**Trinity of Statistical Inference:**
- *Estimation:* Choose an estimator $\hat \Theta$ to compute a good estimate $\hat \theta$ of the parameter $\theta$.
- *Confidence intervals:* Construct error bounds around the estimate $\hat \theta$ to quantify uncertainty.
- *Hypothesis testing:* Assess whether the estimate $\hat \theta$ provides statistically significant evidence (reject or fail to reject a null hypothesis).
## Statistical Model
We have a statistical experiment that gives a sample of $n$ observations $X_n$. Our statistical model that we build on top of this, consists of 3 parts:
$ (E, \{\mathbf P_\theta\}_{\theta \in \Theta}) $
| Variable | Description |
| ------------------------------------------ | ---------------------------------------------------------------------------------------------------------------------------------------------------------------------------------------------------------- |
| $E$ | The [[Sample Space]] is a set of all possible outcomes from the experiment. We try to define the smallest possible sample space, that covers all possibilities. |
| $\{\mathbf P_\theta\}_{\theta \in \Theta}$ | A specific family of probability distributions, that fits to the sample space (e.g. if $X$ has a sample space of only non-negative integer, then [[Poisson Distribution]] is a valid distribution family). |
| $\Theta$ | The space of all possible parameter values. E.g. in a [[Bernoulli Distribution]] the parameter $p$ is within $[0,1]$. |
| $\theta$ | The true parameter value of the probability family, that fits the data well. |
**Model Specification:**
We say that a model is well-specified, if the actual distribution $\mathbf P$ that generated my data, is within the set of the chosen family of probability distributions $\{\mathbf P_\theta\}_{\theta \in \Theta}$.
>[!note:]
>We use notation of $\theta$ when we talk about the abstract parameter of a probability model. However, as soon as we defined the model we will use the respective $\{p, \space \mu, \space\lambda, \space \dots\}$.
## Model Types
- *Parametric model:* Here we assume that the parameter space $\Theta$ is a vector of $d$ finite dimensions $\Theta \subseteq \mathbb R^d$. E.g. a Gaussian has a two-dimensional parameter space:
$ \Theta = \Big(\mu: [-\infty, \infty],\space \sigma^2: [0, \infty]\Big) $
- *Nonparametric model:* Here we assume that the parameter space $\Theta$ has infinitely many dimensions. So we do not really have a probability distribution in mind, with which we could reduce the parameter space.

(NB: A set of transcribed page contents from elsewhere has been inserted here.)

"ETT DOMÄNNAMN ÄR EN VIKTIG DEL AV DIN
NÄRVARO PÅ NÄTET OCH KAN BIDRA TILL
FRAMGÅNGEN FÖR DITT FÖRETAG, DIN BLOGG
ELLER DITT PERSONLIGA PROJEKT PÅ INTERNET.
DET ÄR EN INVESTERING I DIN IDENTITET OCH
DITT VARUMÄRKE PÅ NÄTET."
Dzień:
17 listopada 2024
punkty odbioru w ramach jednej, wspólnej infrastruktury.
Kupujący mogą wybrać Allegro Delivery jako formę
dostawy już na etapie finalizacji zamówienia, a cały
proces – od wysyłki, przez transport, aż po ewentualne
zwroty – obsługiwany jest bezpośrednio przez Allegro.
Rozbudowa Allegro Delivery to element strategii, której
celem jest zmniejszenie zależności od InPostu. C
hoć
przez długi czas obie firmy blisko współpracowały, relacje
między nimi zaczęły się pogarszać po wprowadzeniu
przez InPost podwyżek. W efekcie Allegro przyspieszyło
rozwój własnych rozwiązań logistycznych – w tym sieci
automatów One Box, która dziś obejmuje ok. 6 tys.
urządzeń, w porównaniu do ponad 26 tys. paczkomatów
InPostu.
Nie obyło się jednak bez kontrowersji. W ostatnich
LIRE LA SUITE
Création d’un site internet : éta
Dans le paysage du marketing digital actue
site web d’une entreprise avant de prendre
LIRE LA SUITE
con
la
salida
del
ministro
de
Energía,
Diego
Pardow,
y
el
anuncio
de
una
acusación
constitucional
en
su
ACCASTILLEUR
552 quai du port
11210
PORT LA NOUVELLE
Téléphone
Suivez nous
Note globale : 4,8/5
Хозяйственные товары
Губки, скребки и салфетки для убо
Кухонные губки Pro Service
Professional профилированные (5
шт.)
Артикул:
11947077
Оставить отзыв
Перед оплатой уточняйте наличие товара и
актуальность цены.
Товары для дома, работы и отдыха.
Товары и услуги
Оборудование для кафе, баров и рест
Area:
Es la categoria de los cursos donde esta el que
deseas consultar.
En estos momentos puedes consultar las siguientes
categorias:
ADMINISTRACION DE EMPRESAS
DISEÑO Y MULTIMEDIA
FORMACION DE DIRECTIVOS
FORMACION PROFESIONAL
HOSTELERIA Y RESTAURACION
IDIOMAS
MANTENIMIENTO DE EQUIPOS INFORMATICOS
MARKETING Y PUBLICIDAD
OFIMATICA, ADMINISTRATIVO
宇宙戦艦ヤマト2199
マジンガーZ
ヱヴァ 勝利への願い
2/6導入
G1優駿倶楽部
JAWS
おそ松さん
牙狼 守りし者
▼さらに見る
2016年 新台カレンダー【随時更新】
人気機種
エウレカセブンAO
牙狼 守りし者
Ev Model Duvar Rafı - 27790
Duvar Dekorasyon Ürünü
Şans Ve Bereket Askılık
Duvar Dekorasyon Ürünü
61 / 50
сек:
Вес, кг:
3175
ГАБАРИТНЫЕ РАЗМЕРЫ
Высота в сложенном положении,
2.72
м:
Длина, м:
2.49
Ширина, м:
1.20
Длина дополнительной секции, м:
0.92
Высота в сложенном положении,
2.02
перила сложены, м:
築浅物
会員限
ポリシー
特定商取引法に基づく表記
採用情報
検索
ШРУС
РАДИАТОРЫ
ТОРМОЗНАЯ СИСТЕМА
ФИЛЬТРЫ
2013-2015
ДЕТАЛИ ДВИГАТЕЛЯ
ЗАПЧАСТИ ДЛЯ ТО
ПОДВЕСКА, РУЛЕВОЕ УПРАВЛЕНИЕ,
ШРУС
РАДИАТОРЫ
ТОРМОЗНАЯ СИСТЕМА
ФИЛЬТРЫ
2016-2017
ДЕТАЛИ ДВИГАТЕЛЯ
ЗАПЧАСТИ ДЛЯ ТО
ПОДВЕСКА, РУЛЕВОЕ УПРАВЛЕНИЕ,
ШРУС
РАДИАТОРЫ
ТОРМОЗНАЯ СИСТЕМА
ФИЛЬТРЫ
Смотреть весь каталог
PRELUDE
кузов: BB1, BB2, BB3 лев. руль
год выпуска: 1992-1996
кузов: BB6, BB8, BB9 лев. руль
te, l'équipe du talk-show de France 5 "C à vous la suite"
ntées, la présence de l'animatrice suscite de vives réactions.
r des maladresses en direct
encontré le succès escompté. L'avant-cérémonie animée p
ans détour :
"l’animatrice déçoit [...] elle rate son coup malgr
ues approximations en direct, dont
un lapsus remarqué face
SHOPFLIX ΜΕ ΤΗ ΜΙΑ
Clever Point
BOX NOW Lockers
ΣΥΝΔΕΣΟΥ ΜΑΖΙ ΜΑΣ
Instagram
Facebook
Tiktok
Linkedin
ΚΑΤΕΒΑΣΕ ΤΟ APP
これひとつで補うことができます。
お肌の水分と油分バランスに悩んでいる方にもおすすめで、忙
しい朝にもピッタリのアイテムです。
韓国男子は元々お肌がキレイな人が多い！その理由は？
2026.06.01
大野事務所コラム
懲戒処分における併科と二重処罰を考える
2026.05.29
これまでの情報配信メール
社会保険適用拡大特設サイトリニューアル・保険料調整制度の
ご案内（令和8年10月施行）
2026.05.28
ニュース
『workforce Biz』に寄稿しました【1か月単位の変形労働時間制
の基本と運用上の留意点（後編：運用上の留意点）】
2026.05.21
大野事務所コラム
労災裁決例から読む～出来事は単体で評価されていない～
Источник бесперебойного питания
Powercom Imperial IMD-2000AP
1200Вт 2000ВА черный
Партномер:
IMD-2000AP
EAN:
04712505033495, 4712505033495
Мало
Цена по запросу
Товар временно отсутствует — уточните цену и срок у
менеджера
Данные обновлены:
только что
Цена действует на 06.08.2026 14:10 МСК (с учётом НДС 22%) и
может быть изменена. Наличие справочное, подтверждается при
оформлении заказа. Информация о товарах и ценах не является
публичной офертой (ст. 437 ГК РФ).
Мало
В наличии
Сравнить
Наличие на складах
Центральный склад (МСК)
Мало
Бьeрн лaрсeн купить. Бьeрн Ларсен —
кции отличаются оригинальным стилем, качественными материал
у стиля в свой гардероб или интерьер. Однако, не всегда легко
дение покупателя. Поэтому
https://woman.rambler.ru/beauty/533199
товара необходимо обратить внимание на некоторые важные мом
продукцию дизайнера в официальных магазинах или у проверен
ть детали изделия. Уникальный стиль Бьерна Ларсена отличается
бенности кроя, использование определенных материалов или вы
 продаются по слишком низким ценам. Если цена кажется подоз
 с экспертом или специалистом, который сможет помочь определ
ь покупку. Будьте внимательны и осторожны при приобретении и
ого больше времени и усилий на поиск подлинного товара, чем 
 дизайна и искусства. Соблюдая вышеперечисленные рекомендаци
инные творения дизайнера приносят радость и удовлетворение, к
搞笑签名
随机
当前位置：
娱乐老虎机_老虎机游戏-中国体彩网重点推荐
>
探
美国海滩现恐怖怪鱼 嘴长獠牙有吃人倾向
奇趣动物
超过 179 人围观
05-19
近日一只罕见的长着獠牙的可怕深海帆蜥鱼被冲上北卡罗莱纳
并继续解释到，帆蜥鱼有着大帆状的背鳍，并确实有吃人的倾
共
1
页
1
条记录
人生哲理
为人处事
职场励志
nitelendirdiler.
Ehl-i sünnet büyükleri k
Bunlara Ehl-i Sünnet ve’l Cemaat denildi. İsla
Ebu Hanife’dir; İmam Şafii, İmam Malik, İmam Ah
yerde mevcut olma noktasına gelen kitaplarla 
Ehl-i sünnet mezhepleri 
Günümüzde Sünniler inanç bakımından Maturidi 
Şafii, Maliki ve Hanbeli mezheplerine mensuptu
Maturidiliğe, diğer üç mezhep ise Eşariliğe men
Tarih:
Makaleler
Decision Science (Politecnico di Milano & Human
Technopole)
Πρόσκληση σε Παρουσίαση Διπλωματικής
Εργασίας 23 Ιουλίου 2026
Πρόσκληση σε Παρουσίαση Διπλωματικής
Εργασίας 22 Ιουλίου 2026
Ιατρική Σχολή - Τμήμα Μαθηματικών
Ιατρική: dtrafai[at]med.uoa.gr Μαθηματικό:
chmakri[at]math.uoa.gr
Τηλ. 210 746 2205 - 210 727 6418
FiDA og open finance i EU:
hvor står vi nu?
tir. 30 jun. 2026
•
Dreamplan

- *Semiparametric model:* Theta consists of two parts $\Theta = \Theta_1 \times \Theta _2$, where $\Theta_1$ has finite dimensions, and $\Theta_2$ has infinitely many. We only want to estimate $\Theta_1$ and call $\Theta_2$ the nuisance parameter.
## Examples of Parametric Models
- For $n$ Bernoulli trials the sample is either $0$ or $1$, while the parameter space is within the continuous range of $[0,1]$.
$ \Big(\{0,1\}, \{\text{Ber}(p)\}_{p \in (0,1)}\Big) $
- $X_1, \dots , X_n$ are i.i.d. and form a Poisson distribution. While the sample space is any non-negative integer, the parameter space for $\lambda$ is any positive number.
$ \Big(\mathbb N, \{\text{Poiss}(\lambda)\}_{\lambda >0 }\Big) $
- $X_1, \dots , X_n$ are i.i.d. and form a normal distribution. While the sample space is any real number, the parameter space is different for $\mu$ or $\sigma$.
$ \Big(\mathbb R, \{\mathcal N(\mu, \sigma^2)\}_{(\mu, \sigma^2) \in \mathbb R \times (0, \infty)}\Big) $
>[!note:]
>The notation of the cross-term $\times$ forms a [Cartesian product](https://en.wikipedia.org/wiki/Cartesian_product). In this case it maps $\mu$ to $\mathbb R$ and $\sigma^2$ to $(0, \infty)$.
>[!note:]
>We only write out the parameter space that is unknown to us. E.g. if we already know $\sigma$ (or take an assumptions as given), we do not include it in this specification.
## Example of Nonparametric Model
$X_1, \dots , X_n \in \mathbb R$ are [[Independence and Identical Distribution|i.i.d.]] with an unknown PDF, where we only know that it is unimodal (only has one mode). We do not have a finite number of parameters to estimate, since $\Theta$ is the set of all unimodal distributions.